The light at the end of the tunnel
As Green Great Britain Week heralds a series of events highlighting the booming low-carbon economy, Scottish Renewables’ Director of Communications Nick Sharpe contrasts the devastation writ large in the latest IPCC report with the hope presented by renewable energy.
Last week's IPCC report starkly set out the devastation which climate change is about to wreak on our planet.
As time goes on, a temperature rise above 1.5 degrees, and the consequent negative effects upon the planet, seems more and more likely.
It was heartening, then, to see even a glimmer of light at the end of the tunnel.
The message taken by the world’s media from the IPCC’s latest report wasn't one about dying coral reefs.
It wasn't one about melting ice caps, or even rising sea levels.
It was about renewable energy.
And not just the vast sums of money which we need to spend every year in order to bring our energy system into line with our climate ambitions.

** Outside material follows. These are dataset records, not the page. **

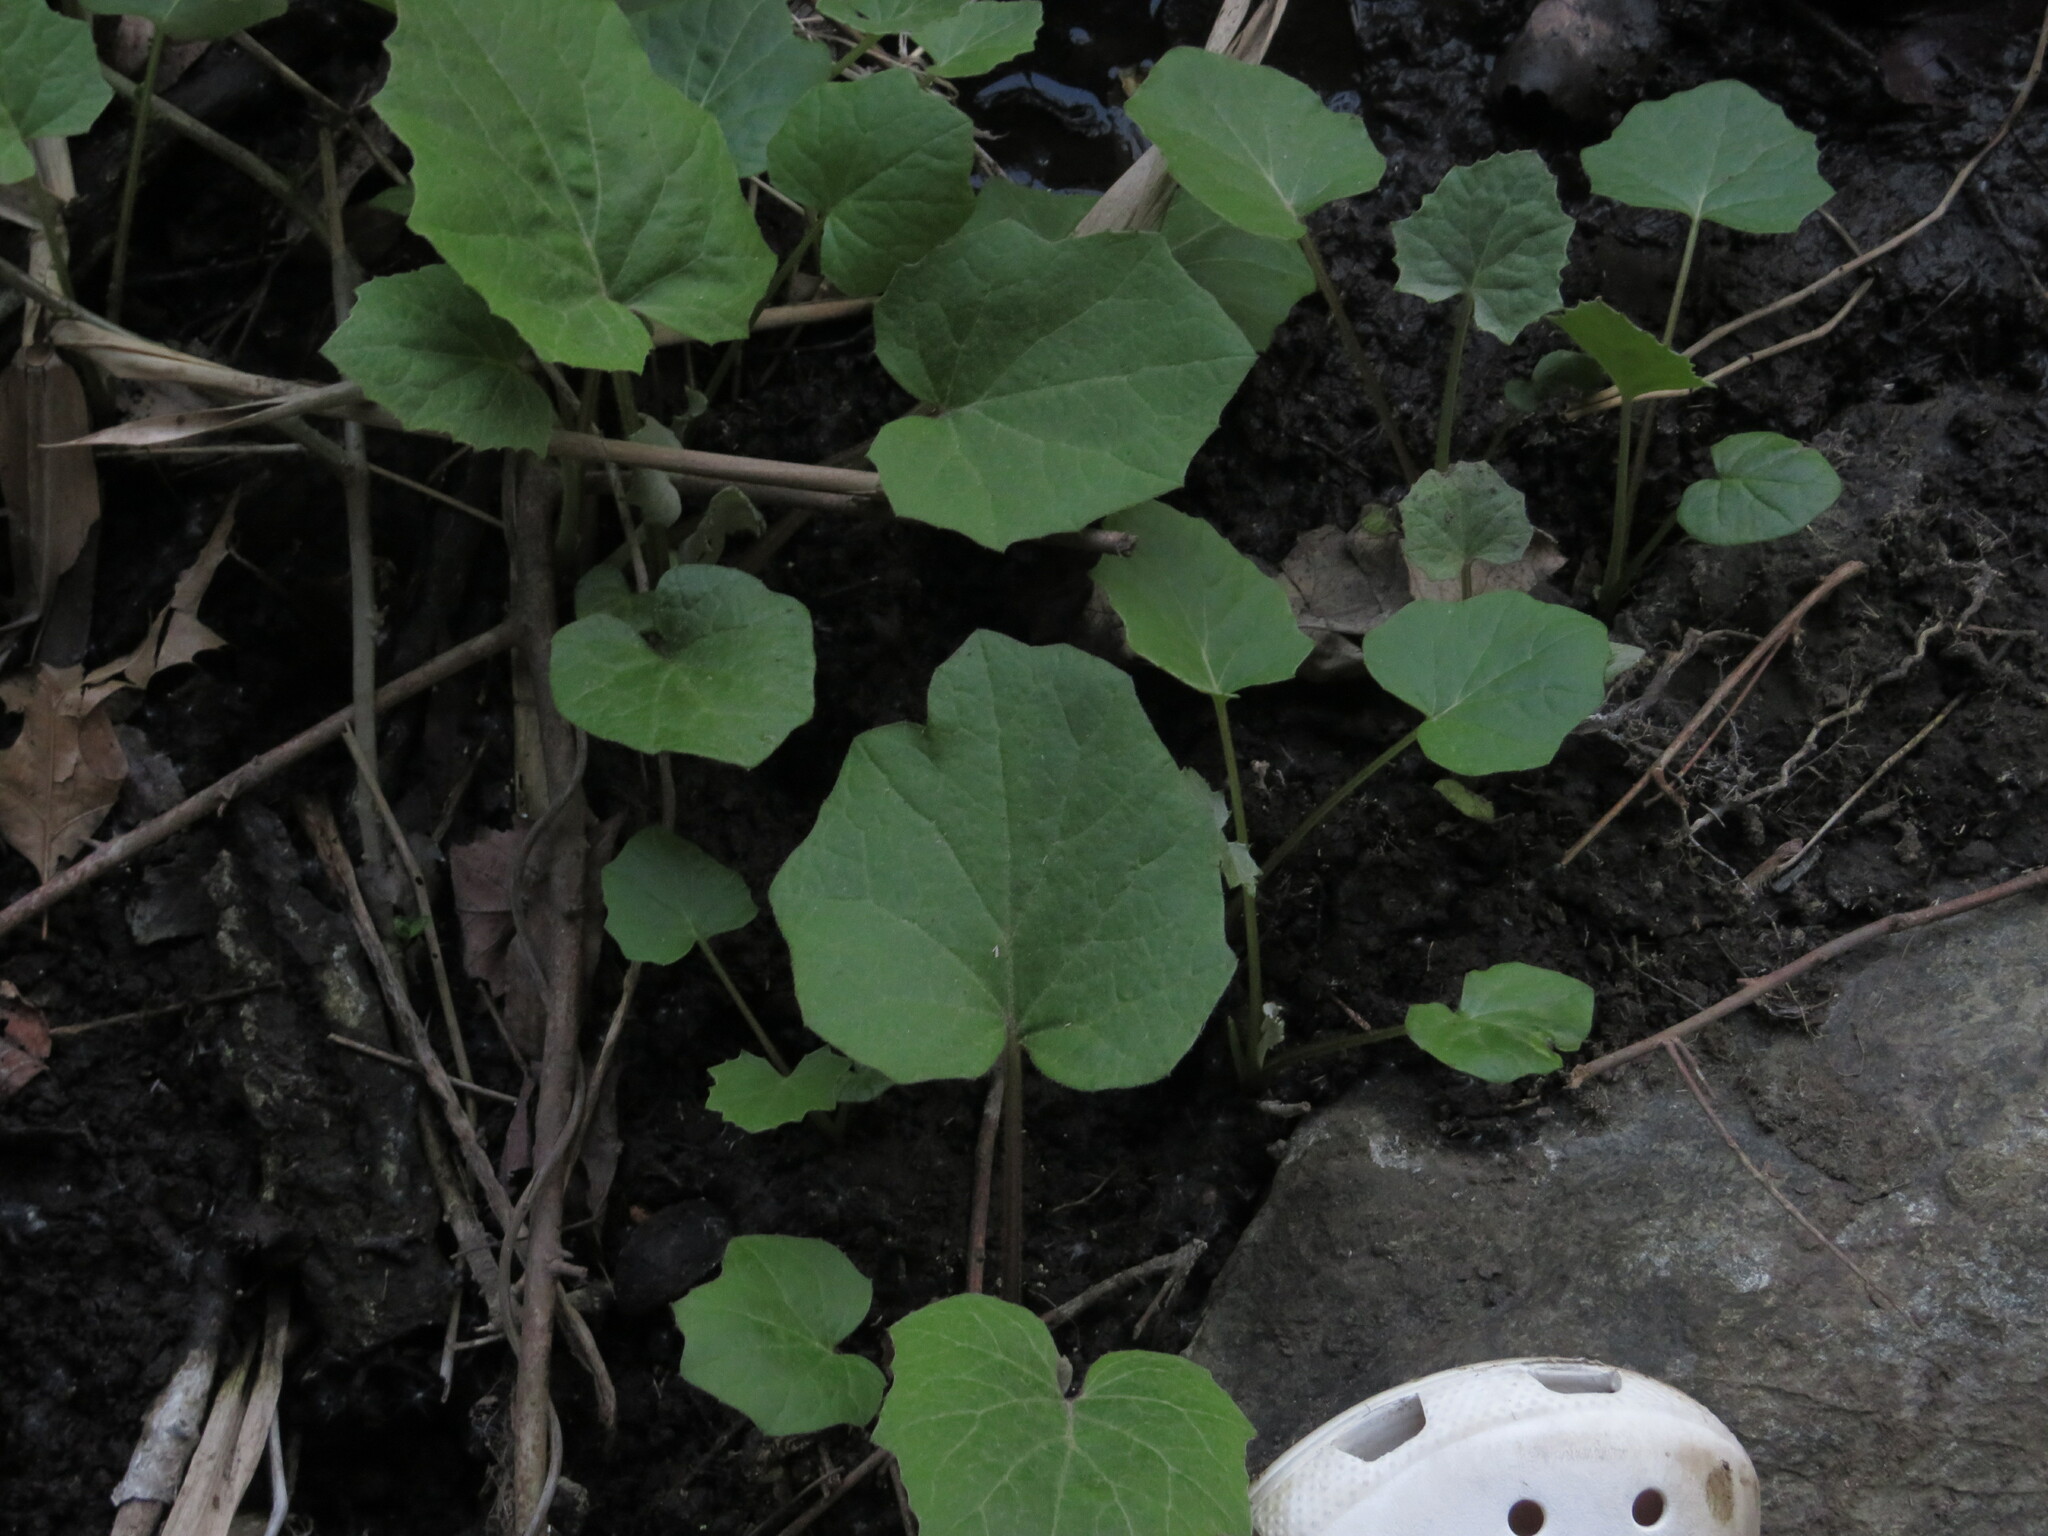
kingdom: Plantae
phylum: Tracheophyta
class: Magnoliopsida
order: Asterales
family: Asteraceae
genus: Tussilago
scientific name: Tussilago farfara
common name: Coltsfoot
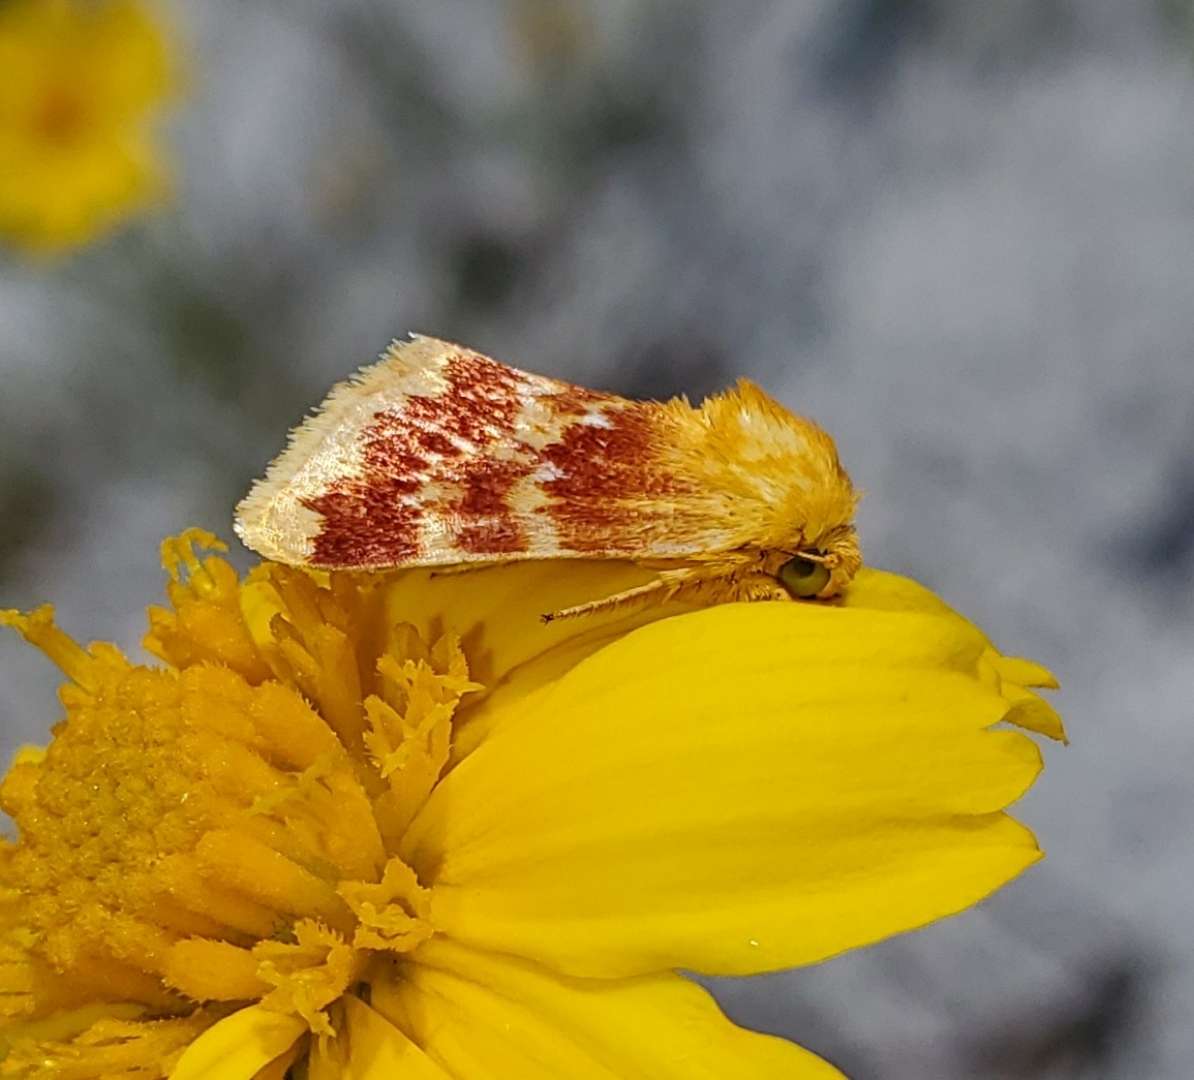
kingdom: Animalia
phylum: Arthropoda
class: Insecta
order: Lepidoptera
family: Noctuidae
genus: Schinia
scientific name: Schinia fulleri
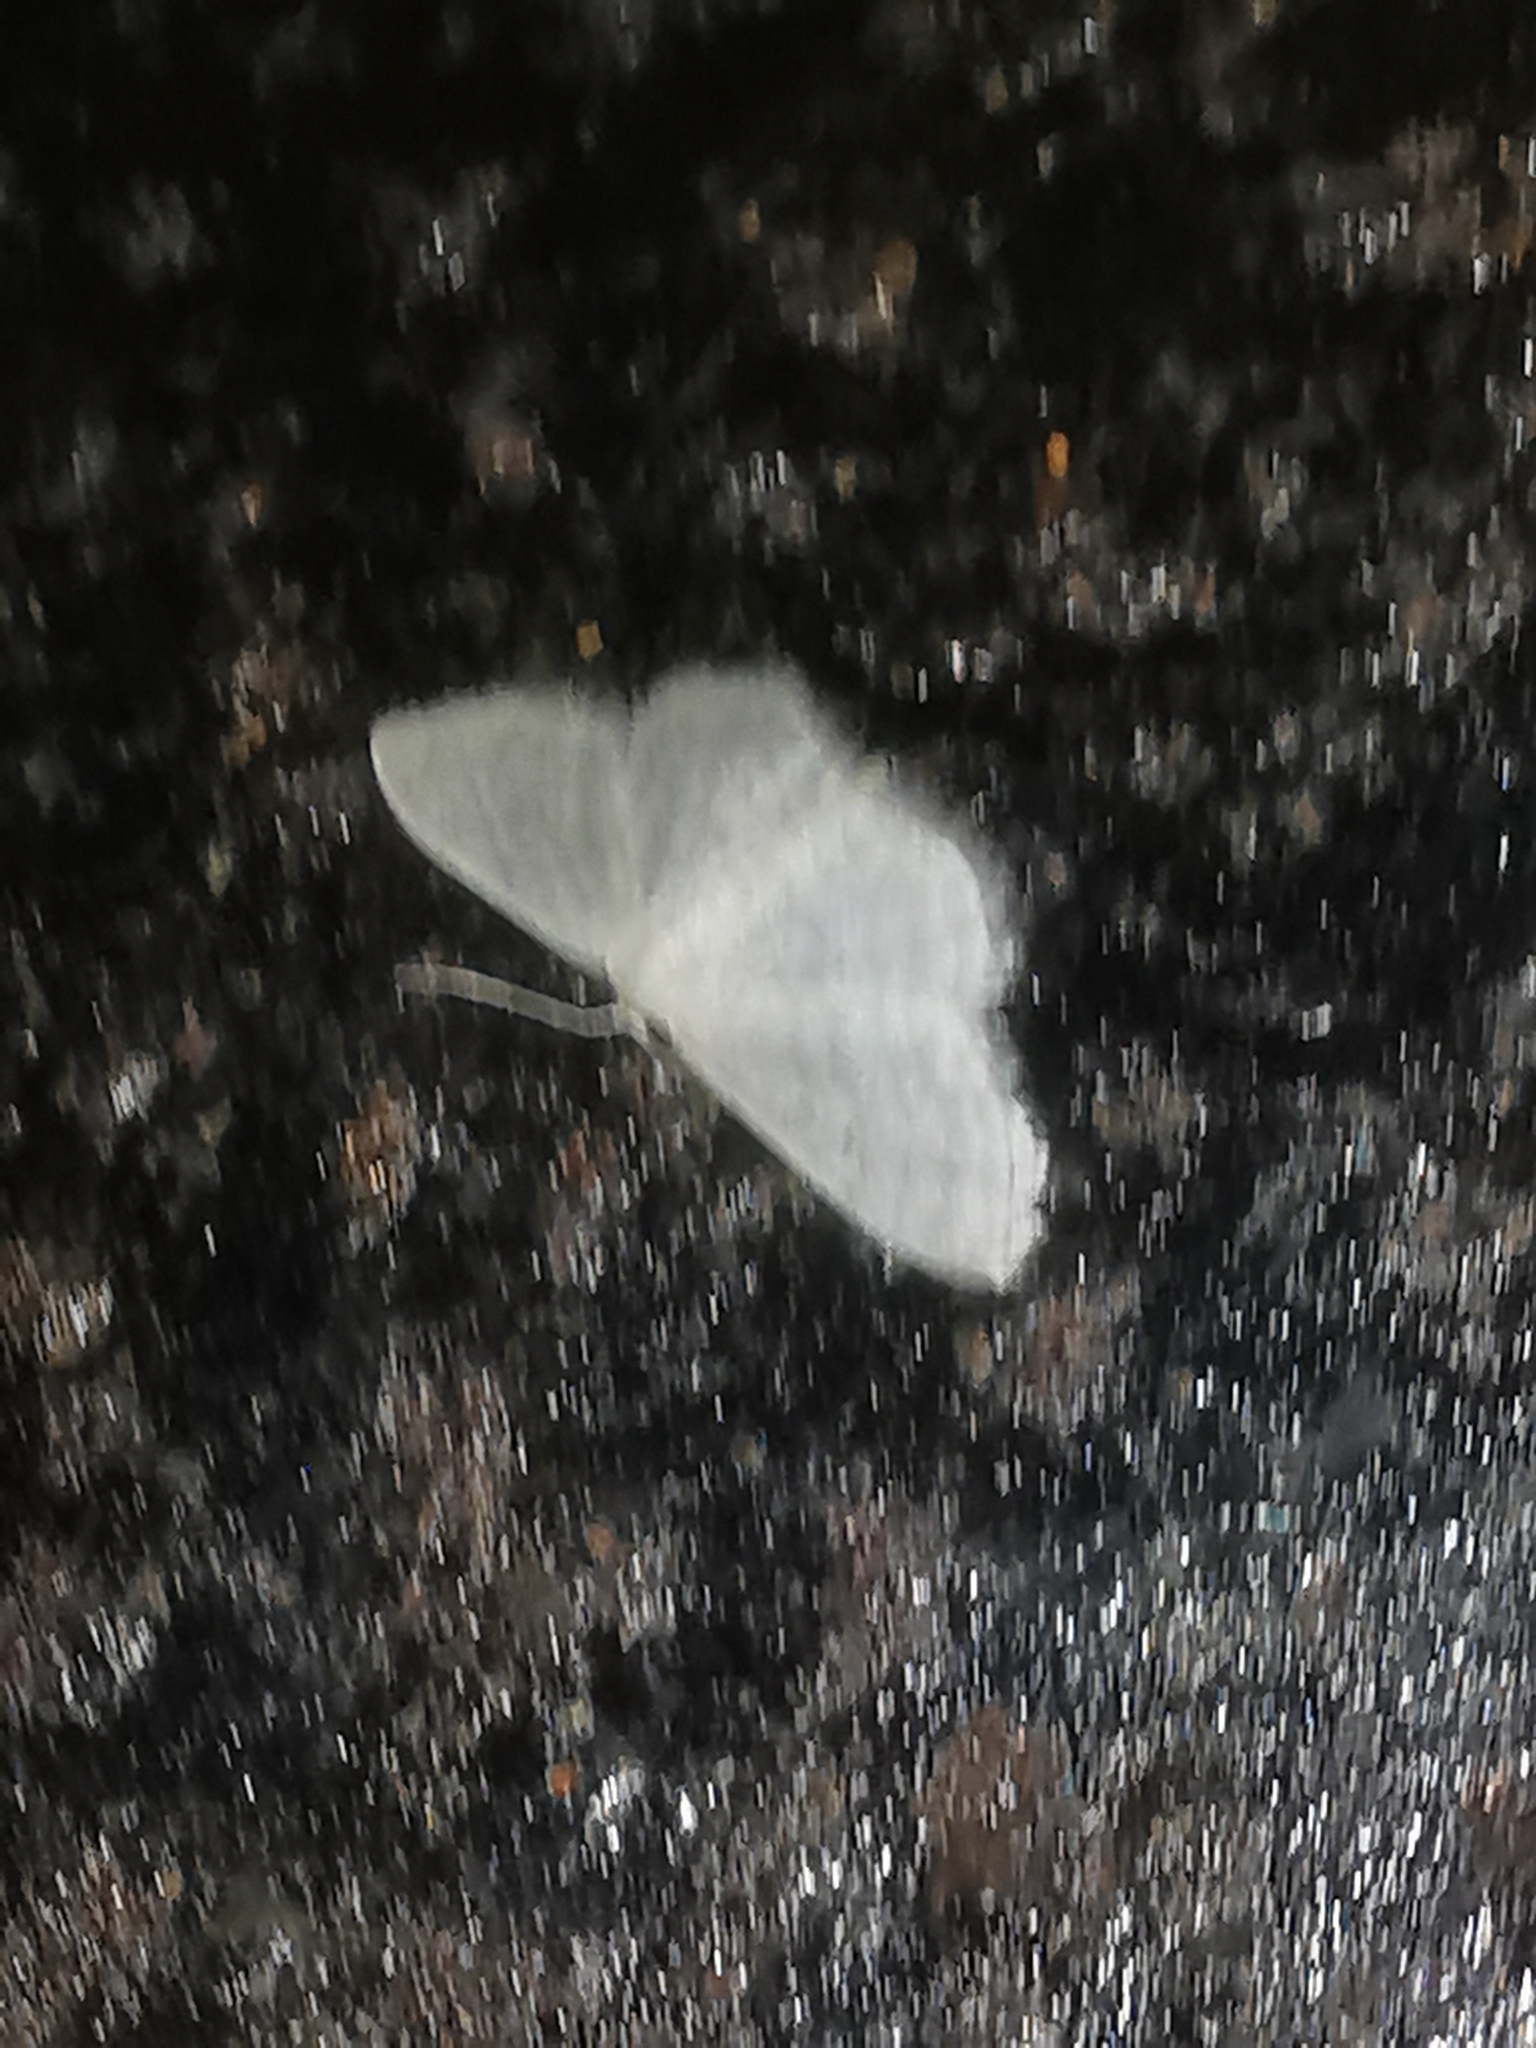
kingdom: Animalia
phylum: Arthropoda
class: Insecta
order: Lepidoptera
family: Geometridae
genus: Idaea
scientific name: Idaea subsericeata
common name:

This is a story about the opportunity afforded by the industry in which we are privileged enough to work.
The $2.4 trillion per year which should, the IPCC said, be invested in renewable energy to slow climate change’s progress would be an investment not just in the planet’s future, but in the industries of the future.
Take just one example: the fact that sales of electric vehicles reached a record high last month, accounting for one in every 12 new cars purchased in the UK.
It might be assumed that the electric vehicle industry will just be more of the same: plastic and metal bolted together by robots to produce vehicles which sit idle 95% of the time.
An event at Edinburgh Napier University last week, however, brought into focus the new reality of transport.
Academics and policy-makers openly discussed what may seem like a counter-intuitive strategy: local authorities deliberately holding back from installing electric vehicle charging points not, of course, to discourage electric vehicle use, but to discourage the use of personal transport full stop.
For the folly would really be to replace each petrol car with an electric car.
A Scottish Renewables press release in 2016 looked at the benefits of removing the vast majority of personal transport from our roads:
- Four-lane streets becoming boulevards dominated by people, not machines
- Space currently used for car parking been freed up to solve our housing crisis, create urban parks or give an increasingly urbanised society more space to breathe
The list goes on.
Whether the future of transport is battery-powered electric vehicles or whether hydrogen will play more of a role is a moot point.
One thing is for certain:
What both forms of transport are going to need is more renewable energy.
For while the folly of replacing each petrol car with an electric equivalent is obvious, the folly of fuelling our electric vehicle revolution with dirty, fossil electricity is less so.
Scottish Transport Secretary Michael Matheson, when asked by Scottish Renewables at the Edinburgh Napier event, hit the nail on the head:
“For most people the idea of moving to an EV is that it helps to improve the environment, or to reduce the damage caused to the environment by vehicles which are using fossil fuels.
“To then find out that the electricity they are using comes from a source which is causing damage to the environment completely undermines what we're trying to achieve here.
“Our ambition to grow in the renewable energy sector remains - we want to see that continue to develop.
“We want people, when they move to electric vehicles, to have the confidence that the greater part, if not all, of the energy which is being supplied comes from renewable sources. That is our ultimate objective here.”
Our work at Scottish Renewables covers all renewable energy technologies.
And for all their differences, the message is often the same as that highlighted by Mr Matheson.
Heat pumps can revolutionise the way we warm our homes and reduce the enormous carbon impact of the largely-inefficient heating sector.
But it would be madness for heat pumps’ dirty secret to be their dirty power supply.
The same goes for hydrogen: a clean vector which currently, economics dictate, would be produced from fossil fuels.
We know that renewable energy offers a brighter future, not just for Scotland, but for the world.
What the IPCC’s latest report does is bring the reality we live with everyday into sharper focus for everyone else.
Investing in renewables creates jobs, has an enormously positive economic impact and opens a pathway to decarbonising our lives.
The faster we do that, the more chance we have of avoiding the terrible vision painted by the IPCC’s report.